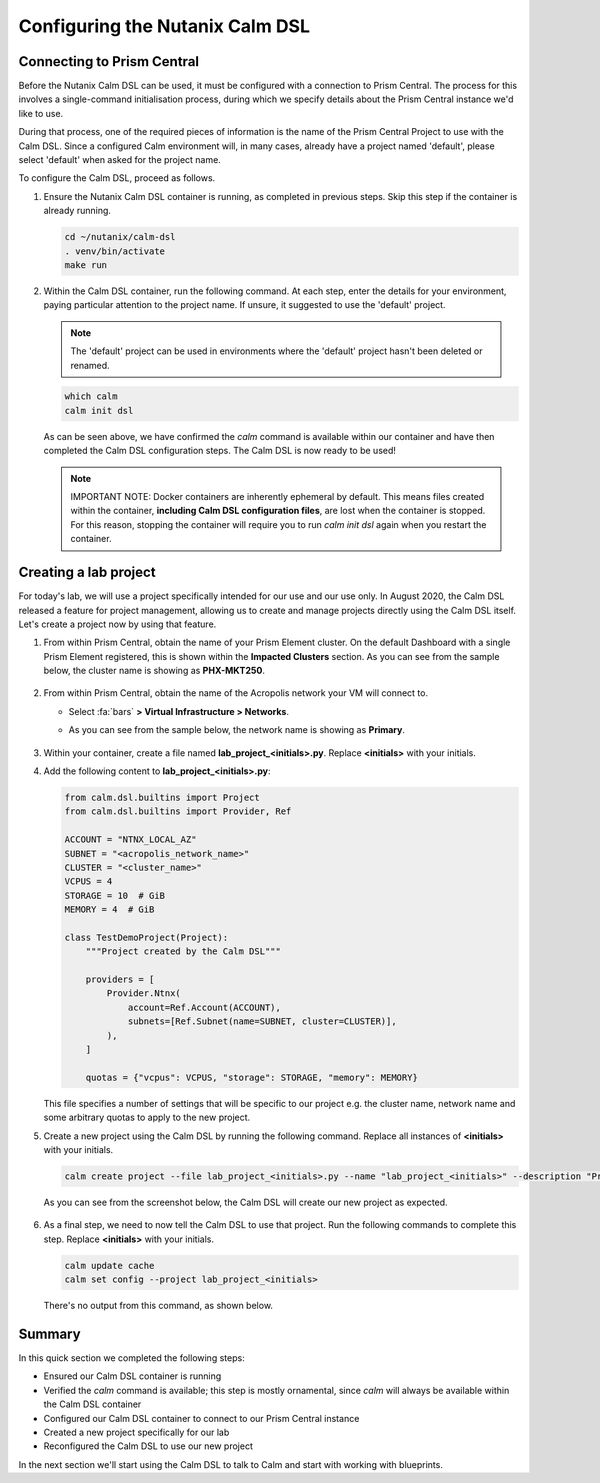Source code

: Configuring the Nutanix Calm DSL
################################

Connecting to Prism Central
...........................

Before the Nutanix Calm DSL can be used, it must be configured with a connection to Prism Central.  The process for this involves a single-command initialisation process, during which we specify details about the Prism Central instance we'd like to use.

During that process, one of the required pieces of information is the name of the Prism Central Project to use with the Calm DSL.  Since a configured Calm environment will, in many cases, already have a project named 'default', please select 'default' when asked for the project name.

To configure the Calm DSL, proceed as follows.

#. Ensure the Nutanix Calm DSL container is running, as completed in previous steps.  Skip this step if the container is already running.

   .. code-block:: bash

      cd ~/nutanix/calm-dsl
      . venv/bin/activate
      make run

   .. figure:: images/confirm_container_running.png

#. Within the Calm DSL container, run the following command.  At each step, enter the details for your environment, paying particular attention to the project name.  If unsure, it suggested to use the 'default' project.

   .. note::

      The 'default' project can be used in environments where the 'default' project hasn't been deleted or renamed.

   .. code-block:: bash

      which calm
      calm init dsl

   .. figure:: images/calm_init_dsl.png

   As can be seen above, we have confirmed the `calm` command is available within our container and have then completed the Calm DSL configuration steps.  The Calm DSL is now ready to be used!

   .. note::

      IMPORTANT NOTE: Docker containers are inherently ephemeral by default.  This means files created within the container, **including Calm DSL configuration files**, are lost when the container is stopped.  For this reason, stopping the container will require you to run `calm init dsl` again when you restart the container.

Creating a lab project
......................

For today's lab, we will use a project specifically intended for our use and our use only.  In August 2020, the Calm DSL released a feature for project management, allowing us to create and manage projects directly using the Calm DSL itself.  Let's create a project now by using that feature.

#. From within Prism Central, obtain the name of your Prism Element cluster.  On the default Dashboard with a single Prism Element registered, this is shown within the **Impacted Clusters** section.  As you can see from the sample below, the cluster name is showing as **PHX-MKT250**.

   .. figure:: images/info_cluster_name.png

#. From within Prism Central, obtain the name of the Acropolis network your VM will connect to.

   - Select :fa:`bars` **> Virtual Infrastructure > Networks**.
   - As you can see from the sample below, the network name is showing as **Primary**.

     .. figure:: images/info_network_name.png

#. Within your container, create a file named **lab_project_<initials>.py**.  Replace **<initials>** with your initials.

#. Add the following content to **lab_project_<initials>.py**:

   .. code-block:: python

      from calm.dsl.builtins import Project
      from calm.dsl.builtins import Provider, Ref

      ACCOUNT = "NTNX_LOCAL_AZ"
      SUBNET = "<acropolis_network_name>"
      CLUSTER = "<cluster_name>"
      VCPUS = 4
      STORAGE = 10  # GiB
      MEMORY = 4  # GiB

      class TestDemoProject(Project):
          """Project created by the Calm DSL"""
      
          providers = [
              Provider.Ntnx(
                  account=Ref.Account(ACCOUNT),
                  subnets=[Ref.Subnet(name=SUBNET, cluster=CLUSTER)],
              ),
          ]

          quotas = {"vcpus": VCPUS, "storage": STORAGE, "memory": MEMORY}

   This file specifies a number of settings that will be specific to our project e.g. the cluster name, network name and some arbitrary quotas to apply to the new project.

#. Create a new project using the Calm DSL by running the following command.  Replace all instances of **<initials>** with your initials.

   .. code-block:: bash

      calm create project --file lab_project_<initials>.py --name "lab_project_<initials>" --description "Project for use with the Calm DSL Lab"

   As you can see from the screenshot below, the Calm DSL will create our new project as expected.

   .. figure:: images/create_lab_project.png

#. As a final step, we need to now tell the Calm DSL to use that project.  Run the following commands to complete this step.  Replace **<initials>** with your initials.

   .. code-block:: bash

      calm update cache
      calm set config --project lab_project_<initials>

   There's no output from this command, as shown below.

   .. figure:: images/set_lab_project.png

Summary
.......

In this quick section we completed the following steps:

- Ensured our Calm DSL container is running
- Verified the `calm` command is available; this step is mostly ornamental, since `calm` will always be available within the Calm DSL container
- Configured our Calm DSL container to connect to our Prism Central instance
- Created a new project specifically for our lab
- Reconfigured the Calm DSL to use our new project

In the next section we'll start using the Calm DSL to talk to Calm and start with working with blueprints.
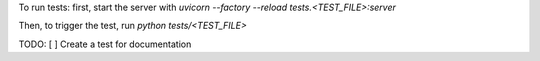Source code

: To run tests:
first, start the server with `uvicorn --factory --reload tests.<TEST_FILE>:server`

Then, to trigger the test, run `python tests/<TEST_FILE>`


TODO:
[ ] Create a test for documentation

> _PROBLEM REQUIREMENTS_: All of the data is to be returned exactly, with no pictures included.

> _RESULT_:
Source code

: Configuring the Nutanix Calm DSL
################################

Connecting to Prism Central
...........................

Before the Nutanix Calm DSL can be used, it must be configured with a connection to Prism Central.  The process for this involves a single-command initialisation process, during which we specify details about the Prism Central instance we'd like to use.

During that process, one of the required pieces of information is the name of the Prism Central Project to use with the Calm DSL.  Since a configured Calm environment will, in many cases, already have a project named 'default', please select 'default' when asked for the project name.

To configure the Calm DSL, proceed as follows.

#. Ensure the Nutanix Calm DSL container is running, as completed in previous steps.  Skip this step if the container is already running.

   .. code-block:: bash

      cd ~/nutanix/calm-dsl
      . venv/bin/activate
      make run

   .. figure:: images/confirm_container_running.png

#. Within the Calm DSL container, run the following command.  At each step, enter the details for your environment, paying particular attention to the project name.  If unsure, it suggested to use the 'default' project.

   .. note::

      The 'default' project can be used in environments where the 'default' project hasn't been deleted or renamed.

   .. code-block:: bash

      which calm
      calm init dsl

   .. figure:: images/calm_init_dsl.png

   As can be seen above, we have confirmed the `calm` command is available within our container and have then completed the Calm DSL configuration steps.  The Calm DSL is now ready to be used!

   .. note::

      IMPORTANT NOTE: Docker containers are inherently ephemeral by default.  This means files created within the container, **including Calm DSL configuration files**, are lost when the container is stopped.  For this reason, stopping the container will require you to run `calm init dsl` again when you restart the container.

Creating a lab project
......................

For today's lab, we will use a project specifically intended for our use and our use only.  In August 2020, the Calm DSL released a feature for project management, allowing us to create and manage projects directly using the Calm DSL itself.  Let's create a project now by using that feature.

#. From within Prism Central, obtain the name of your Prism Element cluster.  On the default Dashboard with a single Prism Element registered, this is shown within the **Impacted Clusters** section.  As you can see from the sample below, the cluster name is showing as **PHX-MKT250**.

   .. figure:: images/info_cluster_name.png

#. From within Prism Central, obtain the name of the Acropolis network your VM will connect to.

   - Select :fa:`bars` **> Virtual Infrastructure > Networks**.
   - As you can see from the sample below, the network name is showing as **Primary**.

     .. figure:: images/info_network_name.png

#. Within your container, create a file named **lab_project_<initials>.py**.  Replace **<initials>** with your initials.

#. Add the following content to **lab_project_<initials>.py**:

   .. code-block:: python

      from calm.dsl.builtins import Project
      from calm.dsl.builtins import Provider, Ref

      ACCOUNT = "NTNX_LOCAL_AZ"
      SUBNET = "<acropolis_network_name>"
      CLUSTER = "<cluster_name>"
      VCPUS = 4
      STORAGE = 10  # GiB
      MEMORY = 4  # GiB

      class TestDemoProject(Project):
          """Project created by the Calm DSL"""
      
          providers = [
              Provider.Ntnx(
                  account=Ref.Account(ACCOUNT),
                  subnets=[Ref.Subnet(name=SUBNET, cluster=CLUSTER)],
              ),
          ]

          quotas = {"vcpus": VCPUS, "storage": STORAGE, "memory": MEMORY}

   This file specifies a number of settings that will be specific to our project e.g. the cluster name, network name and some arbitrary quotas to apply to the new project.

#. Create a new project using the Calm DSL by running the following command.  Replace all instances of **<initials>** with your initials.

   .. code-block:: bash

      calm create project --file lab_project_<initials>.py --name "lab_project_<initials>" --description "Project for use with the Calm DSL Lab"

   As you can see from the screenshot below, the Calm DSL will create our new project as expected.

   .. figure:: images/create_lab_project.png

#. As a final step, we need to now tell the Calm DSL to use that project.  Run the following commands to complete this step.  Replace **<initials>** with your initials.

   .. code-block:: bash

      calm update cache
      calm set config --project lab_project_<initials>

   There's no output from this command, as shown below.

   .. figure:: images/set_lab_project.png

Summary
.......

In this quick section we completed the following steps:

- Ensured our Calm DSL container is running
- Verified the `calm` command is available; this step is mostly ornamental, since `calm` will always be available within the Calm DSL container
- Configured our Calm DSL container to connect to our Prism Central instance
- Created a new project specifically for our lab
- Reconfigured the Calm DSL to use our new project

In the next section we'll start using the Calm DSL to talk to Calm and start with working with blueprints.
Source code

: To run tests:
first, start the server with `uvicorn --factory --reload tests.<TEST_FILE>:server`

Then, to trigger the test, run `python tests/<TEST_FILE>`


TODO:
[ ] Create a test for documentation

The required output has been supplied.